:: Texto para análise ::
O hábito de se refugiar em condomínios fechados chegou a Belo Horizonte na década de 80, seguindo modelos estrangeiros de moradia. Mas, de acordo com o coordenador do Grupo de Pesquisa Sociabilidade e Capital Social da UFMG, o sociólogo Antônio Augusto Pereira Prates, nos últimos anos, a violência é o principal fator para a formação dessas comunidades segmentadas. Antes era por comodidade ou cópia de modelos estrangeiros. Agora, as pessoas buscam, em função da segurança, se fechar em espaços onde tudo pode ser controlado, analisa.
O sociólogo alerta que este tipo de movimento caracteriza uma ação individualista que não contribui para que a violência urbana seja combatida e minimizada. Isso só retarda uma solução coletiva para o problema, observa.
Outro fator negativo, na avaliação de Pereira Prates, é que a vida em comunidades fechadas priva as crianças do convívio com a heterogeneidade social. Uma das experiências mais ricas para a formação de um cidadão é conviver com as diferenças sociais e ideológicas.
Ele considera, entretanto, que a recente melhora na mobilidade social no Brasil tem proporcionado nas escolas de centros urbanos esse convívio. Já é comum ver o filho de um balconista de loja freqüentar o mesmo colégio que o filho de um médico ou empresário. O que é um alento, já que a opção por viver em condomínios é circunstancial, movida pelo medo da violência, e o aumento da mobilidade social indica que está havendo uma mudança estrutural no país, afirma.
:::
:: Informações fornecidas ::
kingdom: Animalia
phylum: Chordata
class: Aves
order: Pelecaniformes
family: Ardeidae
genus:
:::
Responda com base no texto sobre condomínios fechados:
1. Em que década o hábito de morar em condomínios fechados chegou a Belo Horizonte?
2. Segundo o sociólogo, qual é o principal fator, nos últimos anos, para a formação dessas comunidades?
3. Que exemplo o texto dá de alunos que já frequentam o mesmo colégio?
Os itens não são necessários para esta atividade.

1. Na década de 80.
2. A violência.
3. O filho de um balconista de loja e o filho de um médico ou empresário.